Readers Responses and Editorial Comments
on "Can Science Prove the Existence of God?"
Updated Dec. 22, 1998
The first response to this dialogue comes from one of our editorial consultants who as both a philosopher and a keen observer of the heavens comments:
It seems a common assumption that randomness was the largest player in the game of life that is being studied by scientists and that God was the largest player in the game of life that is studied by theologians. If we assume, as Einstein did, that God is described by the universe instead of God describing the universe by designing all its attributes then we only have to look at its attributes to discover at least a part of God. If infinite or at least seemingly so immense from our perspective as be considered infinite we may never discover all it's attributes but the more our curious bits of consciousness explore and probe the micro and macro attributes of the universe the closer we come to a definition of God.

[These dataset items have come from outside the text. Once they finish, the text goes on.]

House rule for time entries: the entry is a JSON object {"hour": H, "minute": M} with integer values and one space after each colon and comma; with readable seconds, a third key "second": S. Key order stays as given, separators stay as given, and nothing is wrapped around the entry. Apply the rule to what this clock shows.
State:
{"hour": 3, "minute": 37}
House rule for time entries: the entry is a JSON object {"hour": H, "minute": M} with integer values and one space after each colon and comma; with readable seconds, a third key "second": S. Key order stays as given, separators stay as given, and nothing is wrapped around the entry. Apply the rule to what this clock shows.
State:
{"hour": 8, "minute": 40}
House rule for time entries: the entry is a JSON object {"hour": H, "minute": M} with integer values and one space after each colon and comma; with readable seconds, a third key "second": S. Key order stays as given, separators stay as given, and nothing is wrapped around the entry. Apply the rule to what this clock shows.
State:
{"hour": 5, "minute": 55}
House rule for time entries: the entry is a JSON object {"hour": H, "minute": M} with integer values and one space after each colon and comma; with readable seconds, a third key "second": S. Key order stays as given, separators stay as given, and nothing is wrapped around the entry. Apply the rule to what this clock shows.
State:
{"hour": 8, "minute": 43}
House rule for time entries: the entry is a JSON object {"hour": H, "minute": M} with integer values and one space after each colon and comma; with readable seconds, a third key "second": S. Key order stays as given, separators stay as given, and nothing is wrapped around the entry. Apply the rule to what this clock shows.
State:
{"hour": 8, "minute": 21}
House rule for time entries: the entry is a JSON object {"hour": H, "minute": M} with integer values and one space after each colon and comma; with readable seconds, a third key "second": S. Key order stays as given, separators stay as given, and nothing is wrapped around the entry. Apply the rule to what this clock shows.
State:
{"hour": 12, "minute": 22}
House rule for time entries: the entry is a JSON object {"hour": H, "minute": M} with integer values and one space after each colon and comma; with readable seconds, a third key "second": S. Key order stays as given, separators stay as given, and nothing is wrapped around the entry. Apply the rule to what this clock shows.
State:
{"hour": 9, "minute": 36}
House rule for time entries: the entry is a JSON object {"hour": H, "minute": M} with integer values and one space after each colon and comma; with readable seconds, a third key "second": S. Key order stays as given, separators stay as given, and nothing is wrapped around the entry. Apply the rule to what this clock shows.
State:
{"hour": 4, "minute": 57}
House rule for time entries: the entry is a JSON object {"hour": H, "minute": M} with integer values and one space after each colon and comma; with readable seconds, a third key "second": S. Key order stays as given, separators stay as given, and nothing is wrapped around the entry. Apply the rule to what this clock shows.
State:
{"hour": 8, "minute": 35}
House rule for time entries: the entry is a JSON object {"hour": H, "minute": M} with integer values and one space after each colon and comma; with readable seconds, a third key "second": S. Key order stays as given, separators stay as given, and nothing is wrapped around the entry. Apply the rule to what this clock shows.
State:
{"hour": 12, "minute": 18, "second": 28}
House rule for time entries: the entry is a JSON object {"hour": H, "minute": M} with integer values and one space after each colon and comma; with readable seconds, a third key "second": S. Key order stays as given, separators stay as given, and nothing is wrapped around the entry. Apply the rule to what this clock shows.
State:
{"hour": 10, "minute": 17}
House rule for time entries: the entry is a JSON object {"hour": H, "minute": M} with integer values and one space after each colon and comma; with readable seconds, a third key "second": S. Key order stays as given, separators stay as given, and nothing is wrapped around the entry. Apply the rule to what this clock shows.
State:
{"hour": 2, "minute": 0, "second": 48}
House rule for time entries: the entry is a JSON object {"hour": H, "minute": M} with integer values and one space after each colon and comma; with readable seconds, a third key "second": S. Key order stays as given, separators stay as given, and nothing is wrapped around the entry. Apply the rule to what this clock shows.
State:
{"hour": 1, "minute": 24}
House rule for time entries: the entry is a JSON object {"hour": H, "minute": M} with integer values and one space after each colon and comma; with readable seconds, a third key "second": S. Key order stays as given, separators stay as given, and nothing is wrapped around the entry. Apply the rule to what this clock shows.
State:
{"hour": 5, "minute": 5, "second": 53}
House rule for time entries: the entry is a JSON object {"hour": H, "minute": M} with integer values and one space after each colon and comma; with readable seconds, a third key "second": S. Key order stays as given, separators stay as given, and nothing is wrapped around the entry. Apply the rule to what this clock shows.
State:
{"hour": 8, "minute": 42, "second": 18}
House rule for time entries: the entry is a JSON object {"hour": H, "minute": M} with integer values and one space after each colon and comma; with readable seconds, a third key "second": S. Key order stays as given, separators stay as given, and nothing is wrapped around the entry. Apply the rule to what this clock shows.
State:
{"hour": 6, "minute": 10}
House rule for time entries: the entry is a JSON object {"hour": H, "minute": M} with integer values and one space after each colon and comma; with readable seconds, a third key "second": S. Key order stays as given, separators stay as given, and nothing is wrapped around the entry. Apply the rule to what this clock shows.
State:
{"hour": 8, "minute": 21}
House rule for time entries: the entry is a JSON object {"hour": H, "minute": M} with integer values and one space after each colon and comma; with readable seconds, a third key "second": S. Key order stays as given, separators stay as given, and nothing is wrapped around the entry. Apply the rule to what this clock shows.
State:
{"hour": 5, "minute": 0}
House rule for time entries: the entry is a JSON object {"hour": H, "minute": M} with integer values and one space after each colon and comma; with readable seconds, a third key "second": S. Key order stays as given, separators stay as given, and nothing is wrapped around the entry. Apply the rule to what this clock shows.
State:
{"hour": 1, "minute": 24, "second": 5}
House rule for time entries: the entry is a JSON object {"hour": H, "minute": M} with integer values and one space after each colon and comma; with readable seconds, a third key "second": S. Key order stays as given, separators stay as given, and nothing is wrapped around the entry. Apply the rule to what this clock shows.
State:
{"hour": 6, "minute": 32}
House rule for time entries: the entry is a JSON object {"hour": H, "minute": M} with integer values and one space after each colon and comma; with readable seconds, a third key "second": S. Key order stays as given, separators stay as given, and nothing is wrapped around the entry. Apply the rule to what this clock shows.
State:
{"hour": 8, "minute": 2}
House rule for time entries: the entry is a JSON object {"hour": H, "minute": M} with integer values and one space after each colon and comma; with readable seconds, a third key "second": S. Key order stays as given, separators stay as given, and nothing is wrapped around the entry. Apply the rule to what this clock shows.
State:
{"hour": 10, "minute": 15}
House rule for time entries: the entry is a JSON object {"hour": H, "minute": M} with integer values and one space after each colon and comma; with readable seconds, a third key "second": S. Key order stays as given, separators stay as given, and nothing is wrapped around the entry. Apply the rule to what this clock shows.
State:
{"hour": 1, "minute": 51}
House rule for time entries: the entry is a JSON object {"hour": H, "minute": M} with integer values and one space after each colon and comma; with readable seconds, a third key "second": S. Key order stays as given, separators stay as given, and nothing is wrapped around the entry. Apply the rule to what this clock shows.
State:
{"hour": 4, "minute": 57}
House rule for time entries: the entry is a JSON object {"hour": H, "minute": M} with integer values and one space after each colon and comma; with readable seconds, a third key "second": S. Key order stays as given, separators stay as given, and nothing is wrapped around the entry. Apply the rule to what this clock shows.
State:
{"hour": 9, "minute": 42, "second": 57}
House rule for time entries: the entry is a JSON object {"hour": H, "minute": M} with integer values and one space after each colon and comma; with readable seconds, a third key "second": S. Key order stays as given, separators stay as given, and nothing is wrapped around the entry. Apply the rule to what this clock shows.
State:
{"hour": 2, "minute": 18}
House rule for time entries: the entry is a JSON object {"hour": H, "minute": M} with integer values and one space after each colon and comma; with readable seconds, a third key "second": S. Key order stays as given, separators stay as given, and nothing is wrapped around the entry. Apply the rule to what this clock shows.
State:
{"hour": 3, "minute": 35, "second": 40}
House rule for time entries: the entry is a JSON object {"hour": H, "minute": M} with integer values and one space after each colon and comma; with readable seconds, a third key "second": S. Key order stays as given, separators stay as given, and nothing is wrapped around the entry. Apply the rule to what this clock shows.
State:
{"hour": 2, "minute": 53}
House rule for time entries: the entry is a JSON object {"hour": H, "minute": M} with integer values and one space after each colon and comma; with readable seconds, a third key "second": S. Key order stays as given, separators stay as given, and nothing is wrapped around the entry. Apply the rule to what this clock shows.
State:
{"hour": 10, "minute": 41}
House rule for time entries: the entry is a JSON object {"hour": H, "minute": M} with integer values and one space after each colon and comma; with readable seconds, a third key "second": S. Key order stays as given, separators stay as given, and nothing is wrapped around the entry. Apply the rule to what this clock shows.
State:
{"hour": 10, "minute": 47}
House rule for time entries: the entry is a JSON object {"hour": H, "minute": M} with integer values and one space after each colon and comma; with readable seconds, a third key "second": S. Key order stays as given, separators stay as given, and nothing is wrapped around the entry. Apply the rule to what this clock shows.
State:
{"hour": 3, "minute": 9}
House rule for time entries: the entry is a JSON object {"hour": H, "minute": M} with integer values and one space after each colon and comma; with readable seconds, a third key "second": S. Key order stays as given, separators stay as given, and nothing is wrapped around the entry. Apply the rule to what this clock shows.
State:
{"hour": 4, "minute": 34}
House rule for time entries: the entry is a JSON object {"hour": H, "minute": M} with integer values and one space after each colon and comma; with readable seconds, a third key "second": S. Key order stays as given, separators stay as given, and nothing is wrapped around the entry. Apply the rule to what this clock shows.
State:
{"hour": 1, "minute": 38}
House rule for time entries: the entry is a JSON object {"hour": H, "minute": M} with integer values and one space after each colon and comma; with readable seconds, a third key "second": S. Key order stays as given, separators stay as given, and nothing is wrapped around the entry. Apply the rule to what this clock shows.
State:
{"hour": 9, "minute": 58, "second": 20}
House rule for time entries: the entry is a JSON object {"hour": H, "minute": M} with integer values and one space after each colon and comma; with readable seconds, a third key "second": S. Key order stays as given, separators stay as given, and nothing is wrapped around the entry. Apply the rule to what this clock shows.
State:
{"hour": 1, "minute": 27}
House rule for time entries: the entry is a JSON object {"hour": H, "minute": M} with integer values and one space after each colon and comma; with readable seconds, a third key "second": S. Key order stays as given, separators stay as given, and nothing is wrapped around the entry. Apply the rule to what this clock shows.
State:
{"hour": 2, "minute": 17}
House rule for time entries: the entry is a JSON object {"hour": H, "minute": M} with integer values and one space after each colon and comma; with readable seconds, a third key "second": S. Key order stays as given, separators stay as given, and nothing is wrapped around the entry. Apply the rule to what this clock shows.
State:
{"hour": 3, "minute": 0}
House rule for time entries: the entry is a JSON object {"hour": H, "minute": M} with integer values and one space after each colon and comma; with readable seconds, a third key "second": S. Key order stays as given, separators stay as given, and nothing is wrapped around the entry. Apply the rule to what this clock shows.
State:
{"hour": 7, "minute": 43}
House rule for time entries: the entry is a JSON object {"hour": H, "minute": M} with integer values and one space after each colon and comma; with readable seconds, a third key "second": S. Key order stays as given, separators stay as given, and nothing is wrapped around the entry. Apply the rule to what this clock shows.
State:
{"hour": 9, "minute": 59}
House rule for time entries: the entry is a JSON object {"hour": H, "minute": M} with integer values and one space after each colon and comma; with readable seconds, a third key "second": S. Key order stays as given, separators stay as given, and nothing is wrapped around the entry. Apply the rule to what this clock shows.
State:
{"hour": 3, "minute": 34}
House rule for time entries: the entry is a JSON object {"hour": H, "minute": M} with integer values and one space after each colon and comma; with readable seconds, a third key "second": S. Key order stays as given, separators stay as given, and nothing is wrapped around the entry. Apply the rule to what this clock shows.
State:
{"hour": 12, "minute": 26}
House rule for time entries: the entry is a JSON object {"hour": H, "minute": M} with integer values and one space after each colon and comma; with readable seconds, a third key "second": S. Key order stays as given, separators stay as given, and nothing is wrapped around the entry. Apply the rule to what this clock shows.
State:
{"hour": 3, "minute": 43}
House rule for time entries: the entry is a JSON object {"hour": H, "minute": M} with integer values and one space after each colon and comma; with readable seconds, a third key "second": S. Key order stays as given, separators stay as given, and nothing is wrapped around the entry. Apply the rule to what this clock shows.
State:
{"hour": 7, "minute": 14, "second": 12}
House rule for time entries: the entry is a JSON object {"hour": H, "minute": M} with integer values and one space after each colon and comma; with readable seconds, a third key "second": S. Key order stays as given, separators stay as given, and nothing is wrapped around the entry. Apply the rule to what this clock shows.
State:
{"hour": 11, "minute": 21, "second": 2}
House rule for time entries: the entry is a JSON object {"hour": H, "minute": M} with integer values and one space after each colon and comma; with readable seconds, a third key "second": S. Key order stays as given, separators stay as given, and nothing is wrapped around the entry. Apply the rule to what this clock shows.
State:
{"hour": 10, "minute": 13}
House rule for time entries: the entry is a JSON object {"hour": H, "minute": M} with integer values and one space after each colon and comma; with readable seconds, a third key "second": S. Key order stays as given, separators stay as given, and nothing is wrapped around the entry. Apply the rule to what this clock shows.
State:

I have little respect for the highly touted theory of randomness engendering our world's present place in Evolution. Throughout the macrocosmos I see order everywhere due to universal laws of gravity, motion and inertia. Within the microcosmos I see symmetry, geometry and even the chaos of an electron cloud is constrained. Everywhere laws of nature are intact. Life didn't just happen because a bunch of random particles got together by accident and interacted to form life. Life happened because the nuclear processes of a dying star created (as most of the billions of stars do eventually) and spewed out the elements that were needed to compose life. As those particles were drawn together by gravity and inertial waves that ripple through most galaxies, they formed our solar system, (with recent evidence showing solar systems are probably not uncommon in at least our neck of the galaxy). The sun and planets were formed according to laws of physics with our sun radiating huge quantities of energy needed for current life to survive. Again, our earth formed following laws of physics with the heavier elements like iron sinking toward the core and the lighter elements like carbon, hydrogen and oxygen floating to the surface or above it. Then these elements each with their own particular chemistry bonded, according to the laws of ionic or covalent bonding to form molecules which in turn followed laws of chemistry to form mega-molecules and proteins and eventually, over billions of years, as more complicated molecules allowed for more complex chemistries, life. There is little disorganization or randomness here. What little randomness there is quickly comes within the organizing confines of chaos theory.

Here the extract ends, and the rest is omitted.